▶ **Data to process**
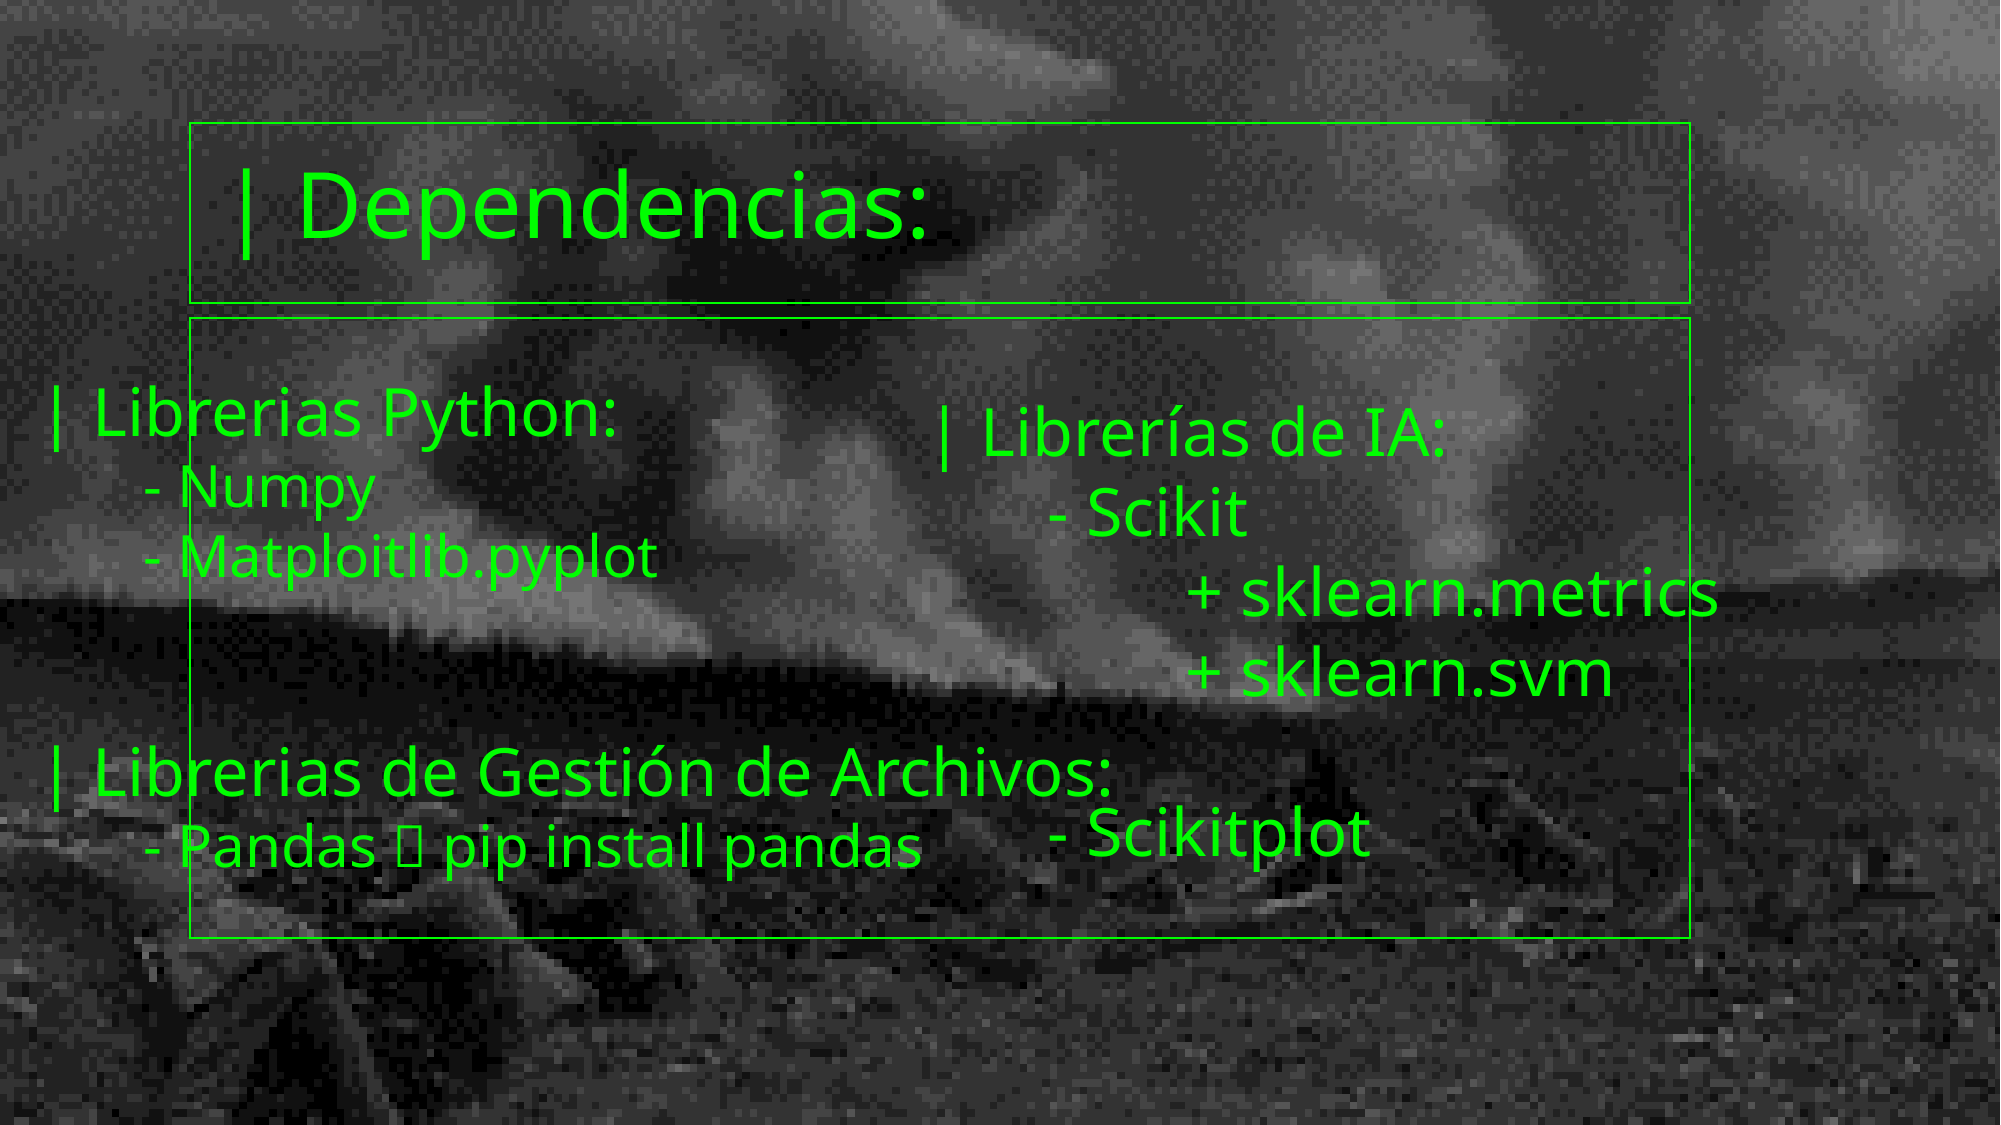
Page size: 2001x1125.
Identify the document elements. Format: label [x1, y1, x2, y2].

list [0, 0, 2000, 1125]
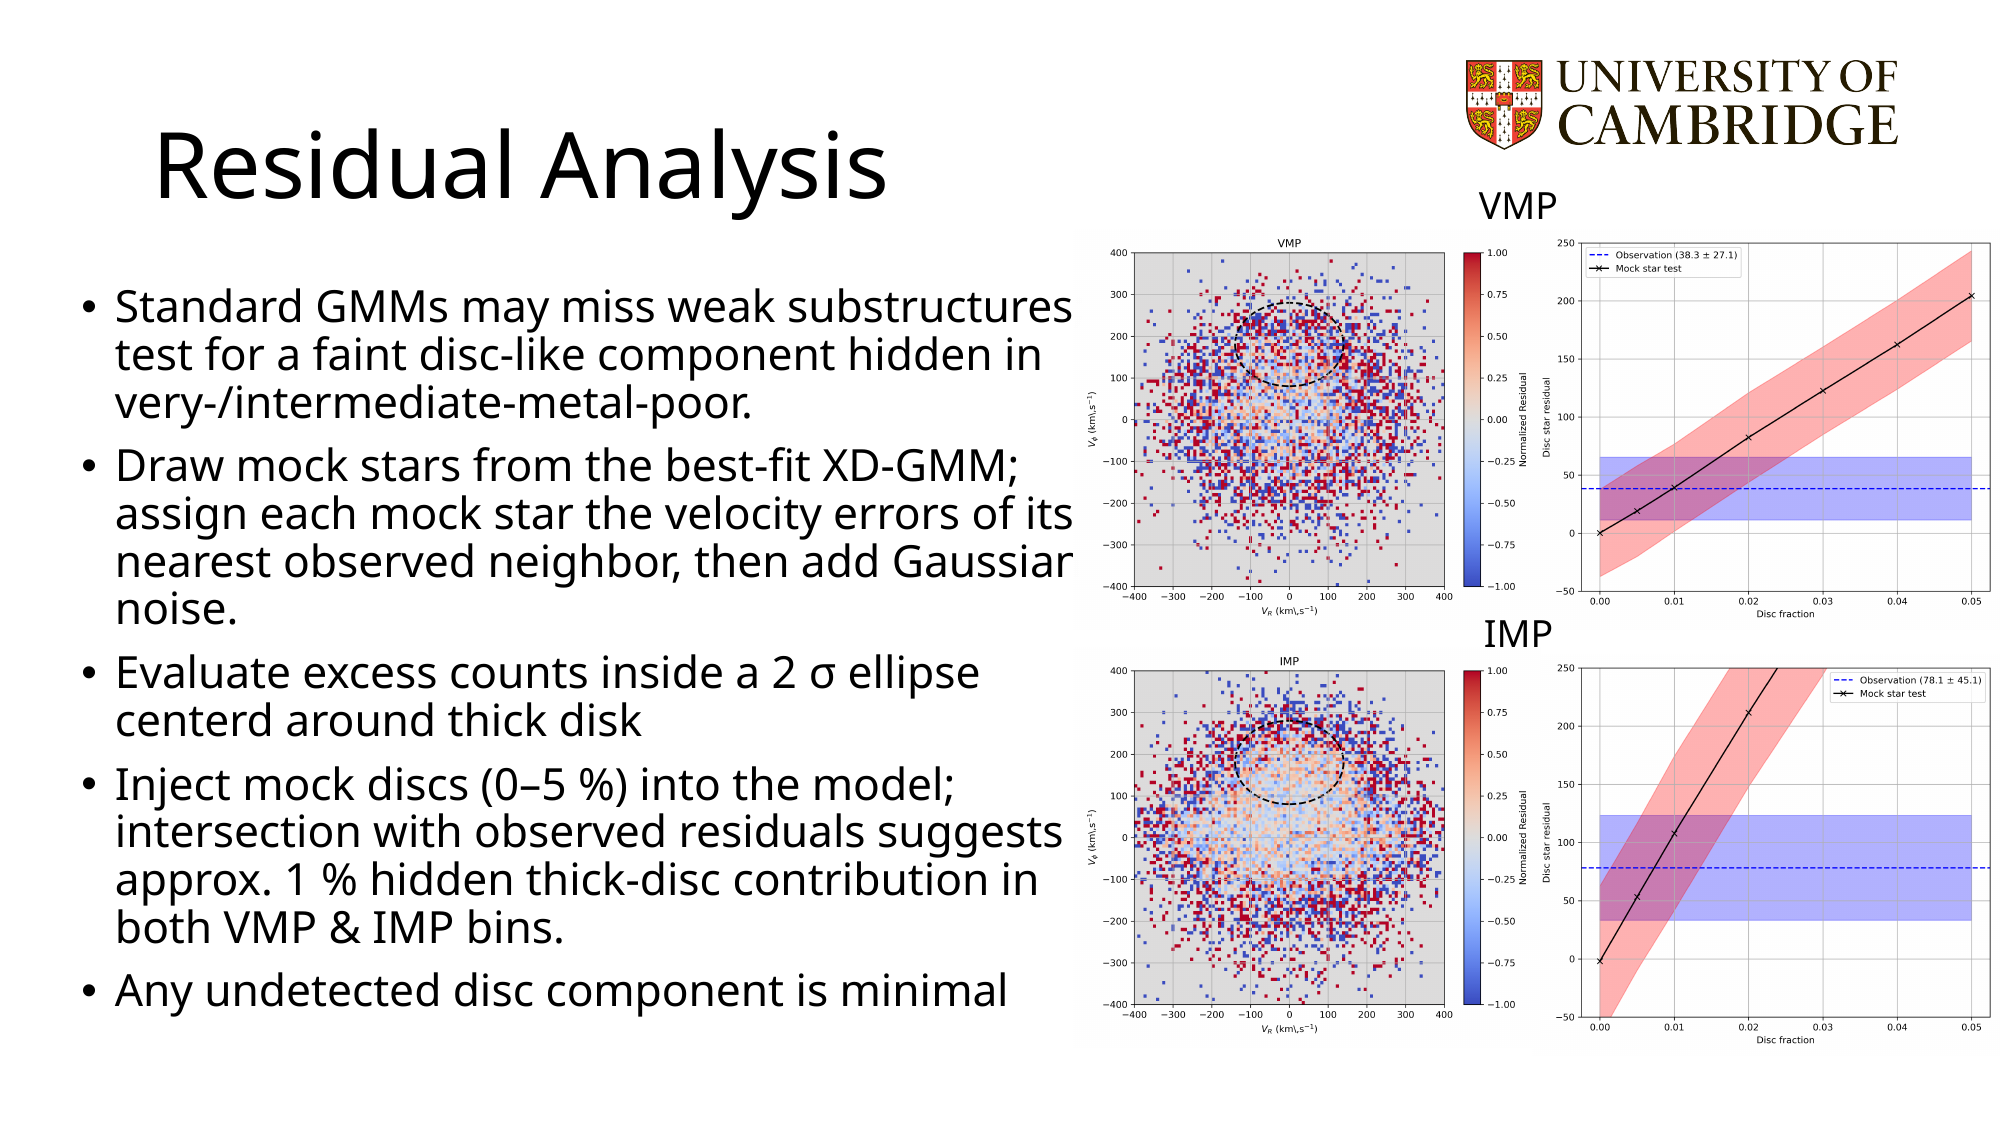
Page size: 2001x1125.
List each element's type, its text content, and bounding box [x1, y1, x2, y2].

picture [1072, 646, 2000, 1056]
picture [1072, 229, 2000, 631]
list Standard GMMs may miss weak substructures; test for a faint disc‐like component hidden in very-/intermediate-metal-poor. Draw mock stars from the best-fit XD-GMM; assign each mock star the velocity errors of its nearest observed neighbor, then add Gaussian noise. Evaluate excess counts inside a 2 σ ellipse centerd around thick disk Inject mock discs (0–5 %) into the model; intersection with observed residuals suggests approx. 1 % hidden thick-disc contribution in both VMP & IMP bins. Any undetected disc component is minimal [66, 277, 1109, 1081]
text_box VMP [1464, 174, 1573, 229]
picture [1466, 59, 1898, 150]
title Residual Analysis [137, 59, 1863, 277]
text_box IMP [1469, 631, 1569, 654]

▶ **Work instructions**
Leave the pictures out and reproduce all of the records exactly.

▶ **Reply**
Page size: 2001x1125.
Identify the document elements. Format: label [x1, y1, x2, y2].

list [0, 0, 2000, 1125]
Page size: 2001x1125.
List each element's type, its text content, and bounding box [x1, y1, x2, y2].

picture [1072, 646, 2000, 1056]
picture [1072, 229, 2000, 631]
list Standard GMMs may miss weak substructures; test for a faint disc‐like component hidden in very-/intermediate-metal-poor. Draw mock stars from the best-fit XD-GMM; assign each mock star the velocity errors of its nearest observed neighbor, then add Gaussian noise. Evaluate excess counts inside a 2 σ ellipse centerd around thick disk Inject mock discs (0–5 %) into the model; intersection with observed residuals suggests approx. 1 % hidden thick-disc contribution in both VMP & IMP bins. Any undetected disc component is minimal [66, 277, 1109, 1081]
text_box VMP [1464, 174, 1573, 229]
picture [1466, 59, 1898, 150]
title Residual Analysis [137, 59, 1863, 277]
text_box IMP [1469, 631, 1569, 654]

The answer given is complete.